** Opening THE INPUT block **

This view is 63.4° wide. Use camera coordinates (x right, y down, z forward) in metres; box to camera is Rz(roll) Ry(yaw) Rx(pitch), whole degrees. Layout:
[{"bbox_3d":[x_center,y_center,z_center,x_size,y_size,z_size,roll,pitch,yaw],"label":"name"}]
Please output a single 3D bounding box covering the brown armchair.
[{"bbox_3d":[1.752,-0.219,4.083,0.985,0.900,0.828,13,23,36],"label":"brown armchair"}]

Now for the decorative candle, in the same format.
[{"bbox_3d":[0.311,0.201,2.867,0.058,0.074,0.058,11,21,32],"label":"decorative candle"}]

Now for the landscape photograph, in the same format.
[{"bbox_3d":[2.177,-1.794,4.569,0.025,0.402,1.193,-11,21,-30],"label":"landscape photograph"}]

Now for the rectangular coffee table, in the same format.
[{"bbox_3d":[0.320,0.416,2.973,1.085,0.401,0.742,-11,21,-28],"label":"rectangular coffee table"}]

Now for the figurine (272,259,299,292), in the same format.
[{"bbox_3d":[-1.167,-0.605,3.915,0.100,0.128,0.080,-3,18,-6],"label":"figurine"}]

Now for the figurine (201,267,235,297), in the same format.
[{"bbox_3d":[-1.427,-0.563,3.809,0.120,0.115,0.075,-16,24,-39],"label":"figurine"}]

** Closing THE INPUT block **
** Opening THE INPUT block **

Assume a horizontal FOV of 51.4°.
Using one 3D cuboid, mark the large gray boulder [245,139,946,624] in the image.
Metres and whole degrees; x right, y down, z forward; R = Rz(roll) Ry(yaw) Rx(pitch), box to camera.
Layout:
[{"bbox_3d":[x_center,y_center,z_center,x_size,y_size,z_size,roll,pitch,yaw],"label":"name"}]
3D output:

** Closing THE INPUT block **
** Opening THE INPUT block **

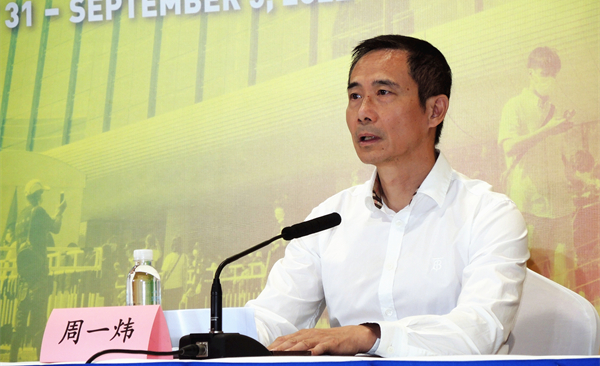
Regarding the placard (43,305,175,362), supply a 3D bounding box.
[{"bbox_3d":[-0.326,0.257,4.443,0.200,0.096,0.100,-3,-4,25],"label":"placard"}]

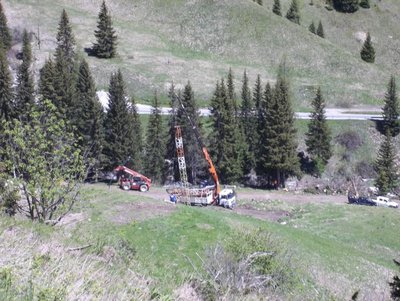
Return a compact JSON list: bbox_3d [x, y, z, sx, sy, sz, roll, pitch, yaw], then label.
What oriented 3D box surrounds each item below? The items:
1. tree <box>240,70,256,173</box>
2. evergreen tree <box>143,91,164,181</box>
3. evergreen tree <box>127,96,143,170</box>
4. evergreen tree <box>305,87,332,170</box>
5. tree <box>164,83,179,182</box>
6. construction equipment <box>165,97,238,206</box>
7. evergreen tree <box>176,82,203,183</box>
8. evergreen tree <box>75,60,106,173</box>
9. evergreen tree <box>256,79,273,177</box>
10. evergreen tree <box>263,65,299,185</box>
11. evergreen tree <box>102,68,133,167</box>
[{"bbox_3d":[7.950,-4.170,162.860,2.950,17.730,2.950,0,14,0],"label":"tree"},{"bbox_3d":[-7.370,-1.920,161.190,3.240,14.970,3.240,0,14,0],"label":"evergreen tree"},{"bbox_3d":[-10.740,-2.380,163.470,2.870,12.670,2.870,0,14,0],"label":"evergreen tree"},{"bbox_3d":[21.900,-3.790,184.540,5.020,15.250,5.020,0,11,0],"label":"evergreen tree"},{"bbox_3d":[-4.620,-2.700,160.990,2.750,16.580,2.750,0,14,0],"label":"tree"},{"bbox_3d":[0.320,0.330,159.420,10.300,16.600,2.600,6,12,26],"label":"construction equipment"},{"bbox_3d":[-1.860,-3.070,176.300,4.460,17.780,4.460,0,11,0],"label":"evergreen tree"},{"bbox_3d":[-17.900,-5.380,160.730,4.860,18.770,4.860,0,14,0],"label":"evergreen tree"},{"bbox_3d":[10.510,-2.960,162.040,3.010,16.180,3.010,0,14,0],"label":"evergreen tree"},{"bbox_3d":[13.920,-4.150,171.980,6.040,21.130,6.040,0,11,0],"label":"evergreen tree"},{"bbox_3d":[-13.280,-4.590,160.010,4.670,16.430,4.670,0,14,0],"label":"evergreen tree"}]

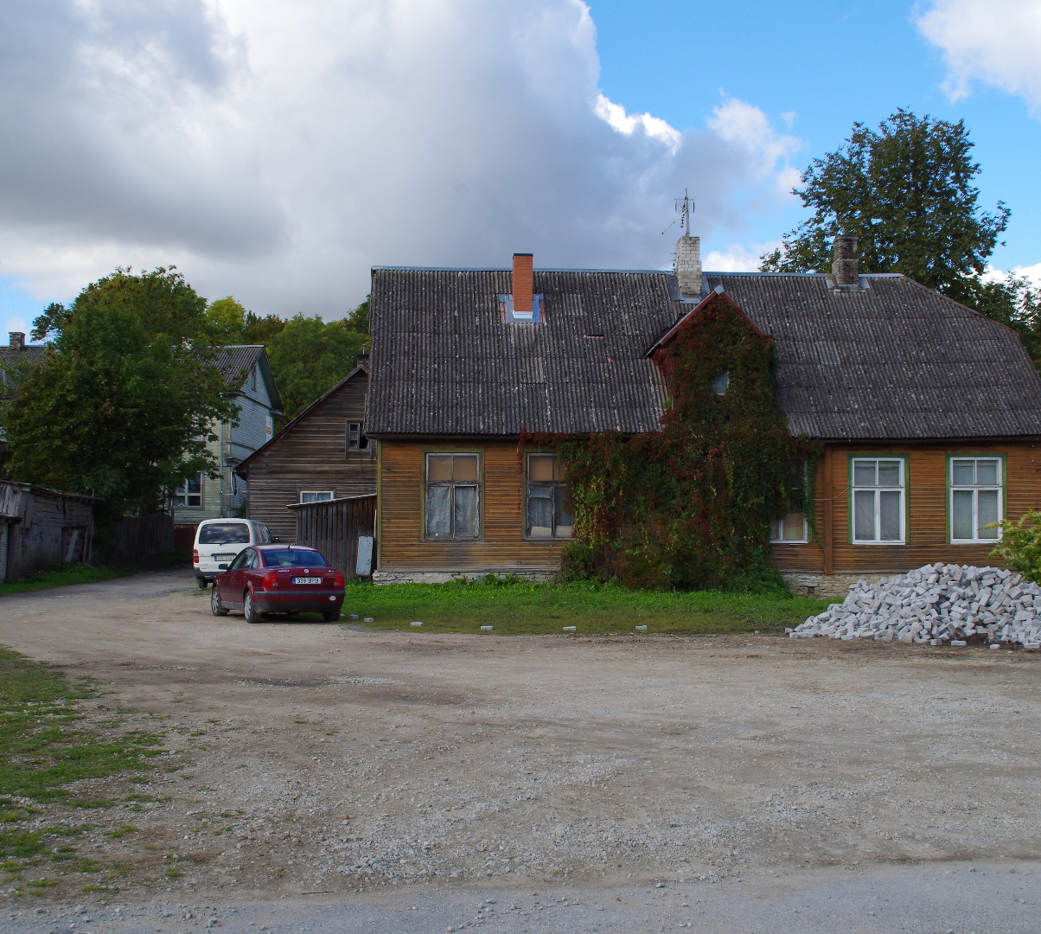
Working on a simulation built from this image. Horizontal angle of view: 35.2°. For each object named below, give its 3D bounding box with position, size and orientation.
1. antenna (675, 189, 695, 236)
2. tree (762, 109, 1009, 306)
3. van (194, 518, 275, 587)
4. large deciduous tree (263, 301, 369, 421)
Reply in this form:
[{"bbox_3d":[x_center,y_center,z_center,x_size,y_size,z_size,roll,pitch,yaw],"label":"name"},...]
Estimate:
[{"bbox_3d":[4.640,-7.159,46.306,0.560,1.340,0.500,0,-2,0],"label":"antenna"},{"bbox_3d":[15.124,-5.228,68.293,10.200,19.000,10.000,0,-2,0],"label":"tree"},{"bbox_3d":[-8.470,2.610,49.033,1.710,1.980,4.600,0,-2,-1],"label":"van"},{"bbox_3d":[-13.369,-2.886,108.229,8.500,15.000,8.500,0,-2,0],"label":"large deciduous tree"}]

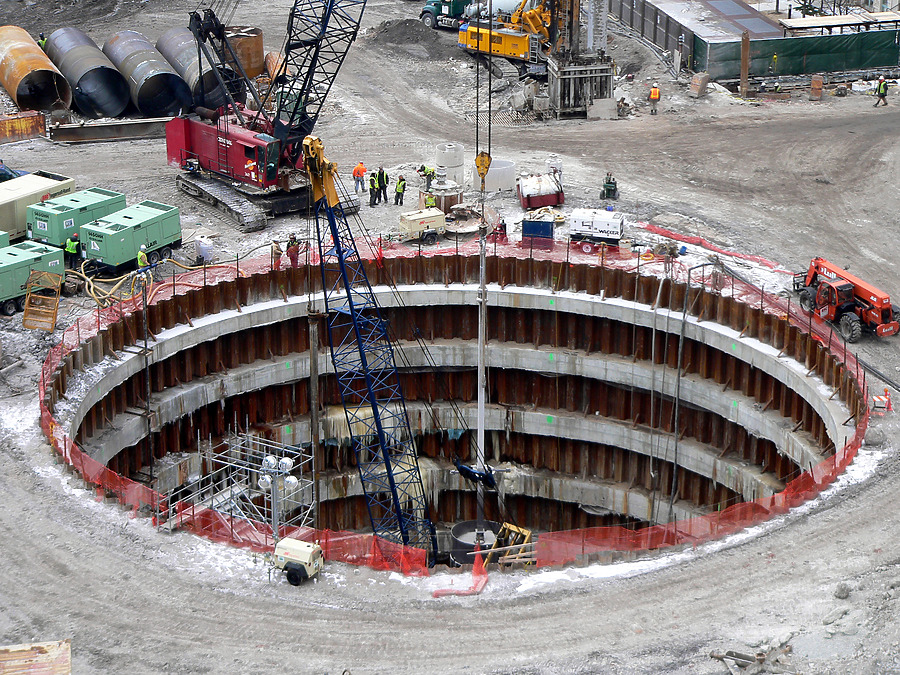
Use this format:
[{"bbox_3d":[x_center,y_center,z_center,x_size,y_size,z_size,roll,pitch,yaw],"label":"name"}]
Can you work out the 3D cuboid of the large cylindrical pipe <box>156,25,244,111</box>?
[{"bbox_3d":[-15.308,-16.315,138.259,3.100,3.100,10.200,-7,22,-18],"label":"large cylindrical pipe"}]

** Closing THE INPUT block **

* WORK INSTRUCTION
From the lines above, copy those that contain the word "below".

* TASK ANSWER
What oriented 3D box surrounds each item below? The items:
Working on a simulation built from this image. Horizontal angle of view: 35.2°. For each object named below, give its 3D bounding box with position, size and orientation.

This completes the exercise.